Exercise requirements:
A. In the passage on supporting the troops, how did the members of the far left Democratic site respond to the poster who asked whether they supported spitting on soldiers?
B. Pick up the passage on supporting the troops after its final sentence and keep writing it.

Source passage:

——————————

Several months after the Iraq war and the fall of the regime I lurked on a far left Democratic site. Everyone (without exception) was completely against the war. One poster said something about being in a grocery store and seeing a soldier and felt anger and hatred bubble up in her. She asked the forum if they supported her idea of spitting on soldiers in protest. She was soundly rebuked.

 

Despite their being completely against our being in Iraq, they told that woman that we should support our troops.

 

It's a shame that those who returned from previous wars were not given the same respect that they all deserved. ALL of the men and women who have served our country over the years deserve nothing less than our complete admiration and respect, including your husband. Please tell him I said thank you .

Did she actually spit on him or just thought about it? Stuff like that makes me really angry. It's extremely rude and disrespectful. I'll be one of the first people to admit that I don't believe in or support the Iraq war because I believe we went into Iraq for Bush's own personal agenda to boost his popularity under the guise of freeing Iraq and helping the Iraqi people. We're doing that and doing some good things over there but only doing the right thing isn't enough. The right thing should be done for the right reasons and I don't think we're there for the right reasons.

 

But I do support my husband and our military and do a lot more for them besides slapping a "support our troops" magnet on my truck. I always have and I always will because this is what they do and while they did "sign up for it" as I hear so many times, they aren't the ones who make the decisions on where we go to war at and for what reasons. They didn't make the choices or the rules, they just have to follow them and execute them. Our country wouldn't be what it is today without the military. People don't understand that servicemembers DON'T have an option about going to Iraq or not. If they choose to go AWOL and/or not go, they will be charged with desertion if found and will be arrested, court martialed and put in jail for not going. AWOL is leaving your duty post for another country or another state, refusal of orders is simply not going on a ordered deployment and staying where you are.

——————————

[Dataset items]
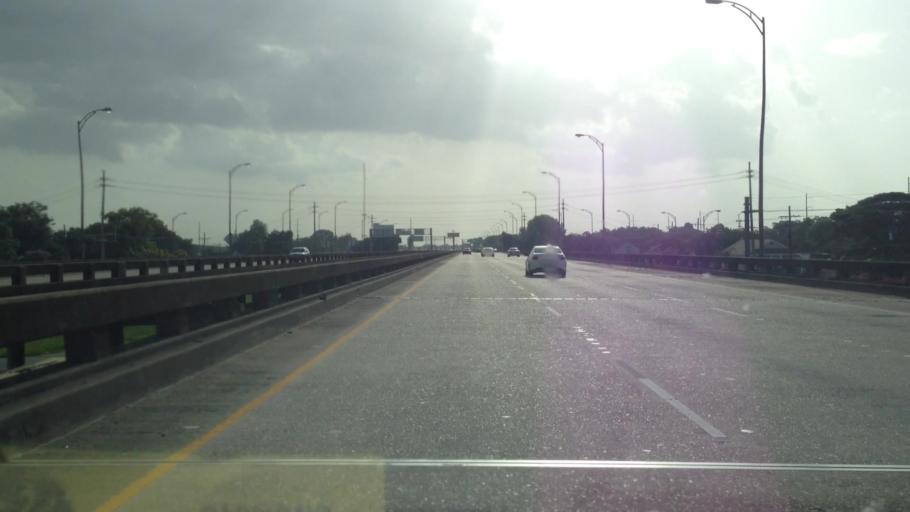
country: US
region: Louisiana
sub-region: Orleans Parish
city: New Orleans
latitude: 29.9915
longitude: -90.0580
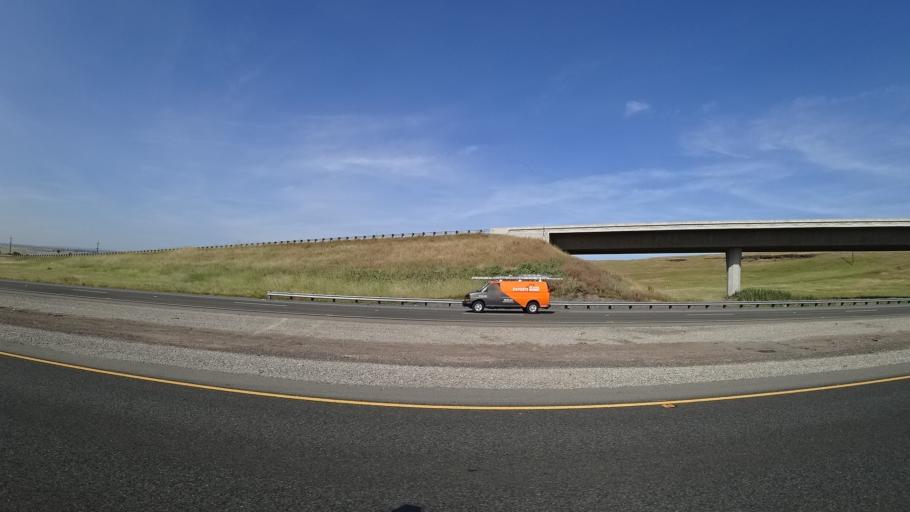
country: US
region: California
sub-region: Butte County
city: Durham
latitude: 39.6232
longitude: -121.6948
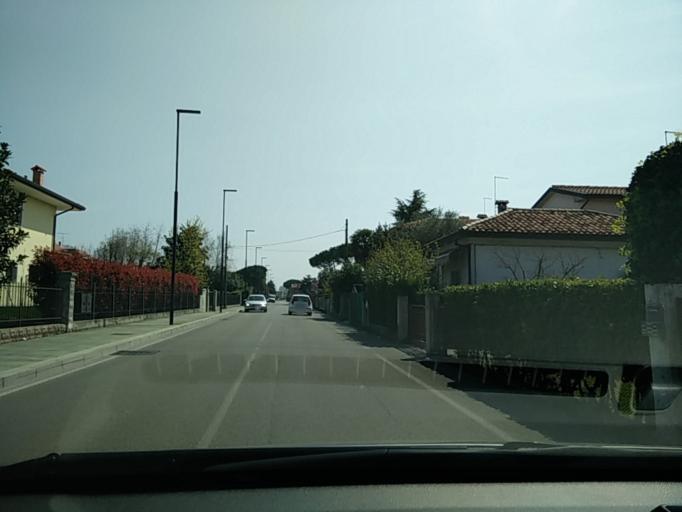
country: IT
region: Veneto
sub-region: Provincia di Venezia
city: San Dona di Piave
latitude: 45.6224
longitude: 12.5661
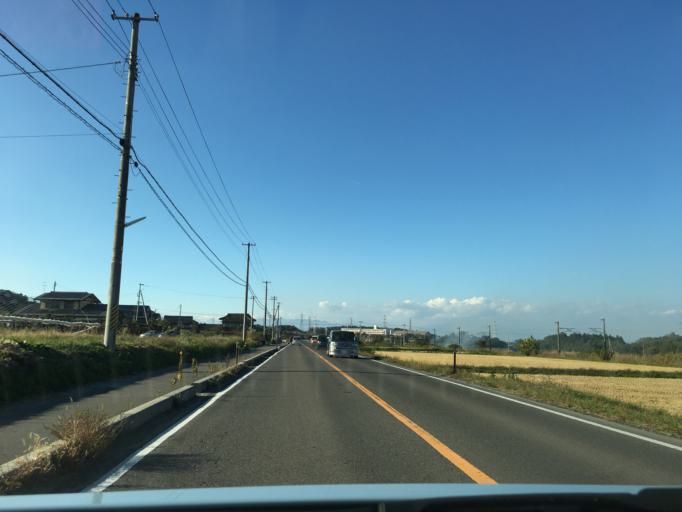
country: JP
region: Fukushima
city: Sukagawa
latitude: 37.3228
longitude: 140.3765
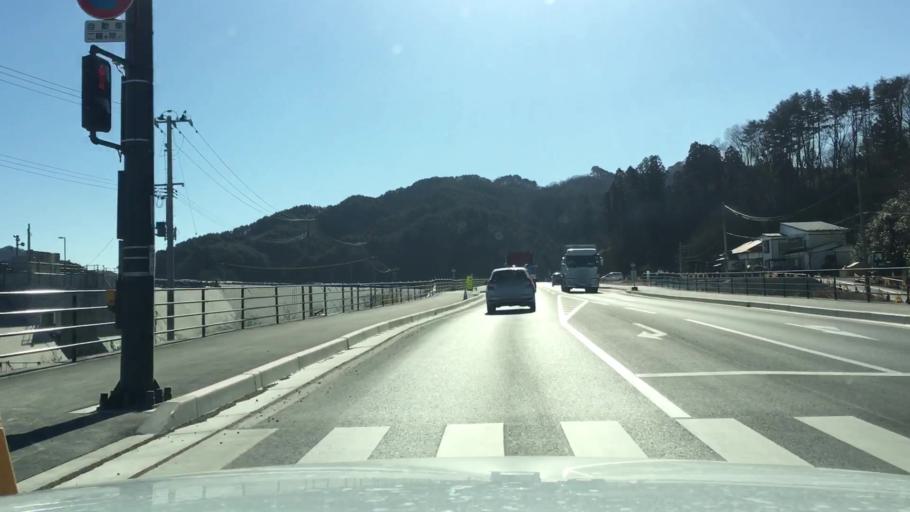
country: JP
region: Iwate
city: Yamada
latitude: 39.4535
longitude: 141.9609
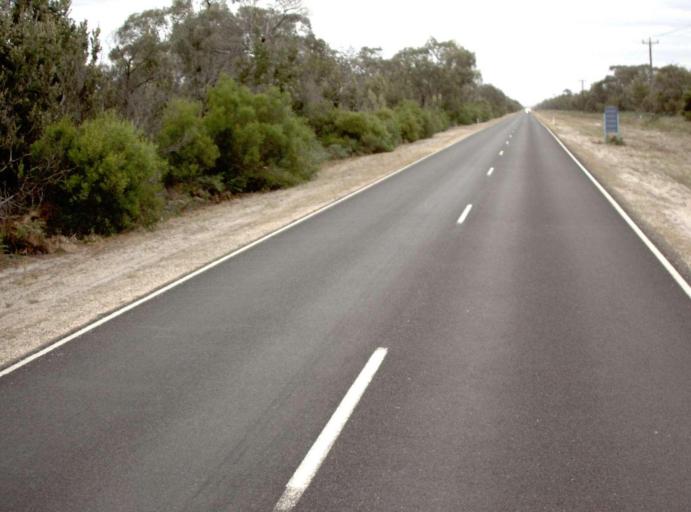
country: AU
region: Victoria
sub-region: East Gippsland
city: Bairnsdale
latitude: -38.0665
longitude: 147.5550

——————————

Exercise responses:
A. They soundly rebuked her and told her that we should support our troops.

B.
At our post here, there is one soldier who filed for a conscentious objector status a few days before his unit returned to Iraq and he chose to not go with them. That's currently what's happening to him. I see bumper stickers all over the place here reading "My husband's in Iraq, where's Sgt. Benderman?" I'm only posting his name because it's been made public record on the news. I don't have one of them because while I don't agree with him not going, it's rude to call him and his family out on it. It's not hard to realize we are a military family when you walk in our house though, lol: we have American flag and Army stuff all over the place. Most days I find strength in it. Sometimes it makes me mad and miss my husband more, lol; those days I throw a sheet over it so I don't have to look at it. I know he's got a job to do and he'll be home when it's done and not a minute before.

 

Anyway, I'm rambling here...my point is it is possible to not support the Iraq war and still support our military without a conflict of interest. It's our military that has given people in this country the freedom to spit on them and call them baby killers for doing their job.

 

***

It is the Soldier,

not the reporter who has given us freedom of press

 

It is the Soldier,

not the poet who has given us freedom of speech

 

It is the Soldier,

not the campus organizer who gives us freedom to demonstrate

 

It is the Soldier who salutes the flag,

who serves beneath the flag,

and whose coffin is draped by the flag,

who allows the protester to burn the flag.

 

 

***

My husband is a soldier

so I must live from day to day

for tomorrow could bring what he wants most,

a chance to fight for his cause, for his country, or for his life.

 

I could find myself alone and afraid,

not knowing where he is,

or how he is, or if I'll ever see him again.

I live from day to day-and give him my love in every way I can.

 

When he needs me, I'm there.

When he's restless, and anxious to go

and when he tells stories from "other wars"

I smile and agree nothing else could compare.

 

I hide my tears when he asks me to be strong,

to accept his flag if he should give his life in battle.

I silently pray I shall not have to give him up this way,

that war will never take him from my arms.

 

But I promised I'd be with him through it all,

stand by and support him in all that he has to do.

Because he was a soldier long before he was my husband,

and for him there is no other way of life.

 

So I will be strong.

I'll try to give him everything he needs,

to love him with all my heart and with all my soul,

every day and every minute we have together.

 

Because I'm married to a soldier, and tomorrow he may be gone.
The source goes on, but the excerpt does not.